======== Record extracts ========

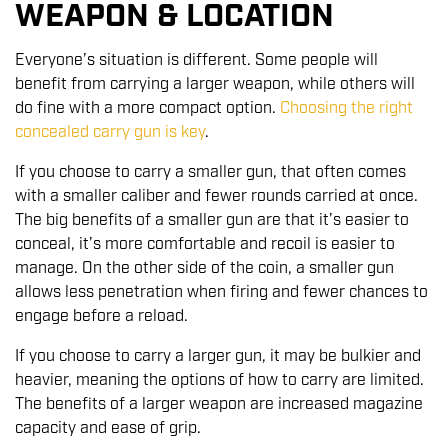
WEAPON & LOCATION
Everyone’s situation is different. Some people will
benefit from carrying a larger weapon, while others will
do fine with a more compact option.
Choosing the right
concealed carry gun is key
.
If you choose to carry a smaller gun, that often comes
with a smaller caliber and fewer rounds carried at once.
The big benefits of a smaller gun are that it’s easier to
conceal, it’s more comfortable and recoil is easier to
manage. On the other side of the coin, a smaller gun
allows less penetration when firing and fewer chances to
engage before a reload.
If you choose to carry a larger gun, it may be bulkier and
heavier, meaning the options of how to carry are limited.
The benefits of a larger weapon are increased magazine
capacity and ease of grip.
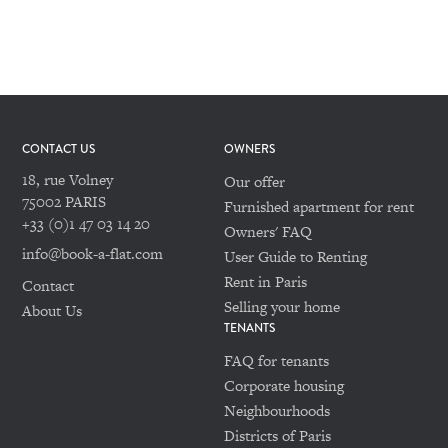
CONTACT US
OWNERS
18, rue Volney
Our offer
75002 PARIS
Furnished apartment for rent
+33 (0)1 47 03 14 20
Owners' FAQ
info@book-a-flat.com
User Guide to Renting
Rent in Paris
Contact
Selling your home
About Us
TENANTS
FAQ for tenants
Corporate housing
Neighbourhoods
Districts of Paris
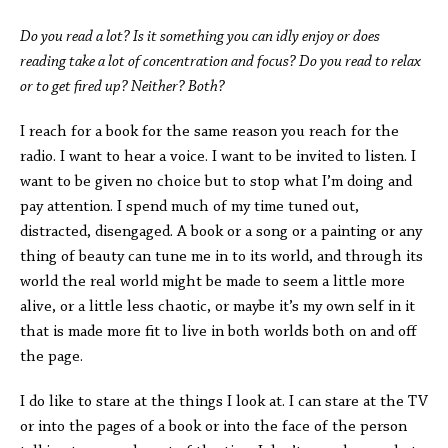
Do you read a lot? Is it something you can idly enjoy or does
reading take a lot of concentration and focus? Do you read to relax
or to get fired up? Neither? Both?
I reach for a book for the same reason you reach for the
radio. I want to hear a voice. I want to be invited to listen. I
want to be given no choice but to stop what I’m doing and
pay attention. I spend much of my time tuned out,
distracted, disengaged. A book or a song or a painting or any
thing of beauty can tune me in to its world, and through its
world the real world might be made to seem a little more
alive, or a little less chaotic, or maybe it’s my own self in it
that is made more fit to live in both worlds both on and off
the page.
I do like to stare at the things I look at. I can stare at the TV
or into the pages of a book or into the face of the person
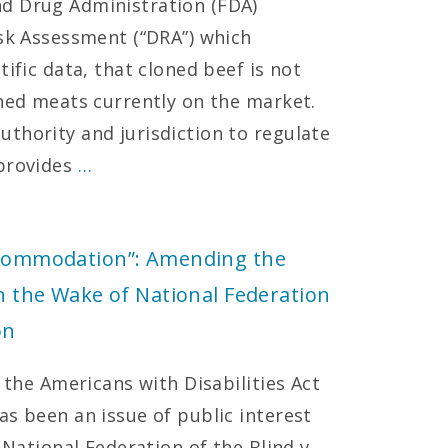
d Drug Administration (FDA)
isk Assessment (“DRA”) which
ific data, that cloned beef is not
oned meats currently on the market.
thority and jurisdiction to regulate
 provides
…
Accommodation”: Amending the
in the Wake of National Federation
on
f the Americans with Disabilities Act
as been an issue of public interest
 National Federation of the Blind v.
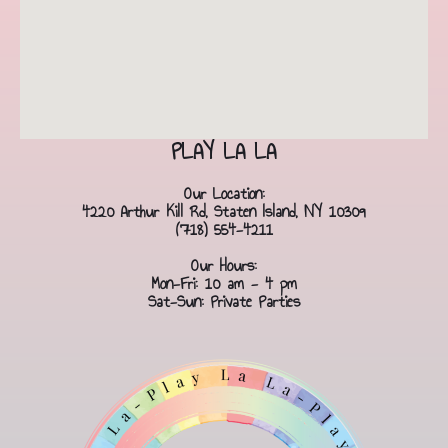
PLAY LA LA
Our Location:
4220 Arthur Kill Rd, Staten Island, NY 10309
(718) 554-4211
Our Hours:
Mon-Fri: 10 am - 4 pm
Sat-Sun: Private Parties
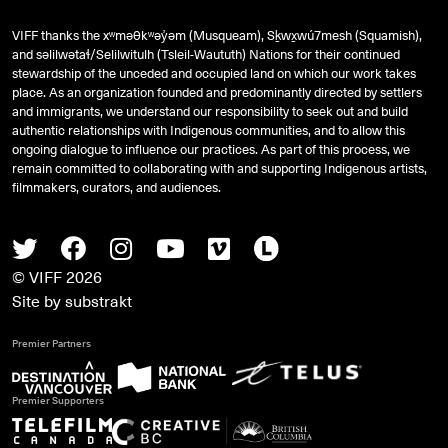
VIFF thanks the xʷməθkʷəy̓əm (Musqueam), Sḵwx̱wú7mesh (Squamish),
and
səlilwətaɬ
/Selilwitulh (Tsleil-Waututh) Nations for their continued
stewardship of the unceded and occupied land on which our work takes
place. As an organization founded and predominantly directed by settlers
and immigrants, we understand our responsibility to seek out and build
authentic relationships with Indigenous communities, and to allow this
ongoing dialogue to influence our practices. As part of this process, we
remain committed to collaborating with and supporting Indigenous artists,
filmmakers, curators, and audiences.
Twitter
Facebook
Instagram
Youtube
Vimeo
Letterboxd
© VIFF 2026
Site by
substrakt
Premier Partners
Premier Supporters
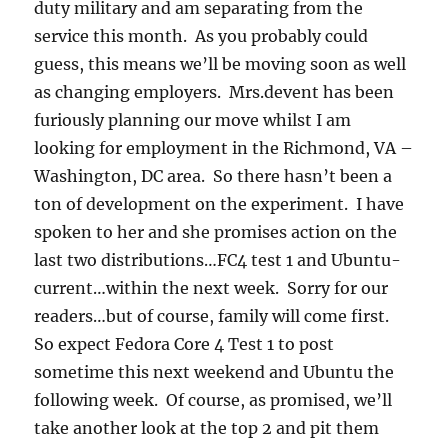
duty military and am separating from the
service this month. As you probably could
guess, this means we’ll be moving soon as well
as changing employers. Mrs.devent has been
furiously planning our move whilst I am
looking for employment in the Richmond, VA –
Washington, DC area. So there hasn’t been a
ton of development on the experiment. I have
spoken to her and she promises action on the
last two distributions…FC4 test 1 and Ubuntu-
current…within the next week. Sorry for our
readers…but of course, family will come first.
So expect Fedora Core 4 Test 1 to post
sometime this next weekend and Ubuntu the
following week. Of course, as promised, we’ll
take another look at the top 2 and pit them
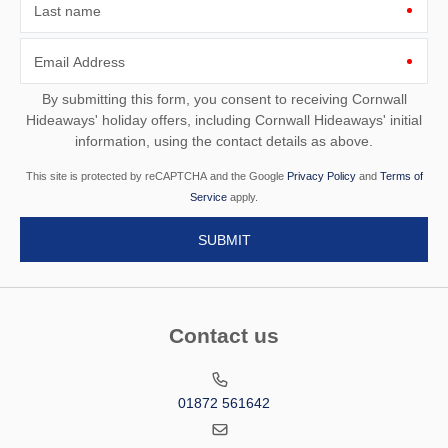
Last name
Email Address
By submitting this form, you consent to receiving Cornwall
Hideaways' holiday offers, including Cornwall Hideaways' initial
information, using the contact details as above.
This site is protected by reCAPTCHA and the Google
Privacy Policy
and
Terms of
Service
apply.
Contact us
01872 561642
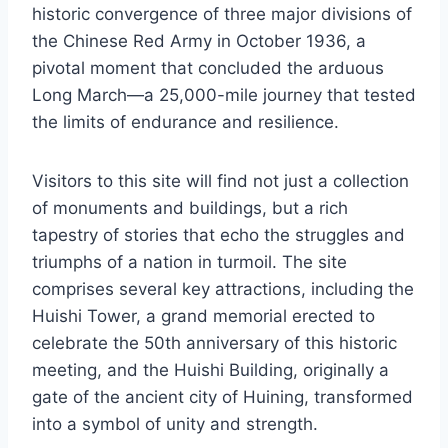
historic convergence of three major divisions of
the Chinese Red Army in October 1936, a
pivotal moment that concluded the arduous
Long March—a 25,000-mile journey that tested
the limits of endurance and resilience.
Visitors to this site will find not just a collection
of monuments and buildings, but a rich
tapestry of stories that echo the struggles and
triumphs of a nation in turmoil. The site
comprises several key attractions, including the
Huishi Tower, a grand memorial erected to
celebrate the 50th anniversary of this historic
meeting, and the Huishi Building, originally a
gate of the ancient city of Huining, transformed
into a symbol of unity and strength.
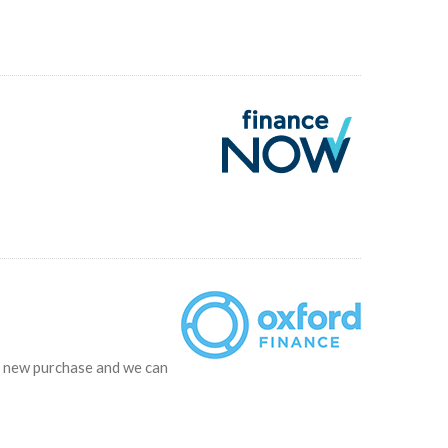
ur new purchase and we can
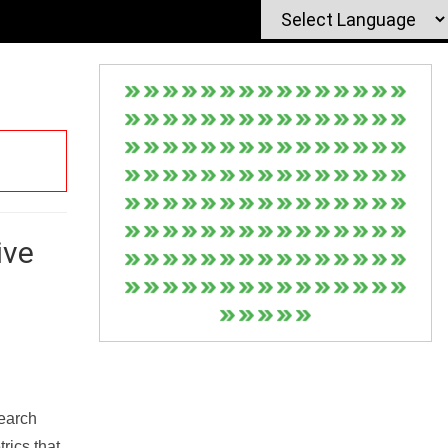
ive
Search
rics that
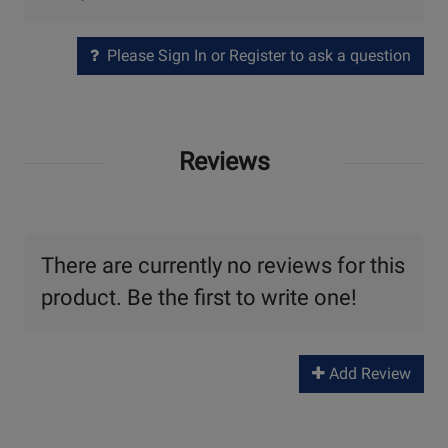
Please Sign In or Register to ask a question
Reviews
There are currently no reviews for this
product. Be the first to write one!
Add Review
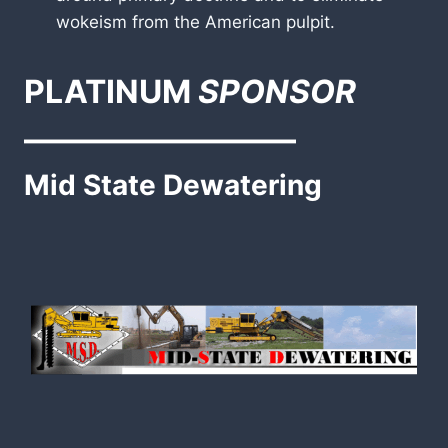
wokeism from the American pulpit.
PLATINUM
SPONSOR
————————–
Mid State Dewatering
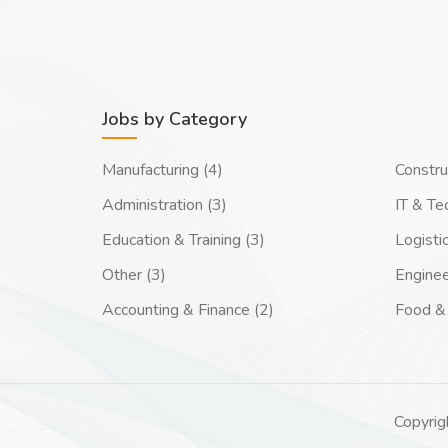
Jobs by Category
Manufacturing (4)
Constru
Administration (3)
IT & Te
Education & Training (3)
Logisti
Other (3)
Enginee
Accounting & Finance (2)
Food & 
Copyrig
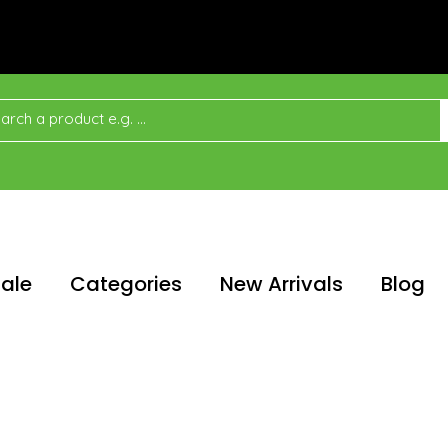
ale
Categories
New Arrivals
Blog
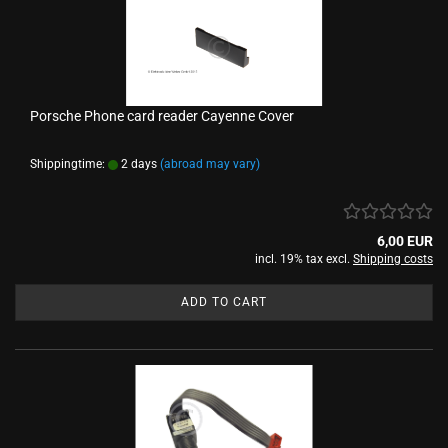
Porsche Phone card reader Cayenne Cover
Shippingtime:
2 days
(abroad may vary)
6,00 EUR
incl. 19% tax excl.
Shipping costs
ADD TO CART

========

In the entries above, which lines hold the string "want"? Report all of them.

radio. I want to hear a voice. I want to be invited to listen. I
want to be given no choice but to stop what I’m doing and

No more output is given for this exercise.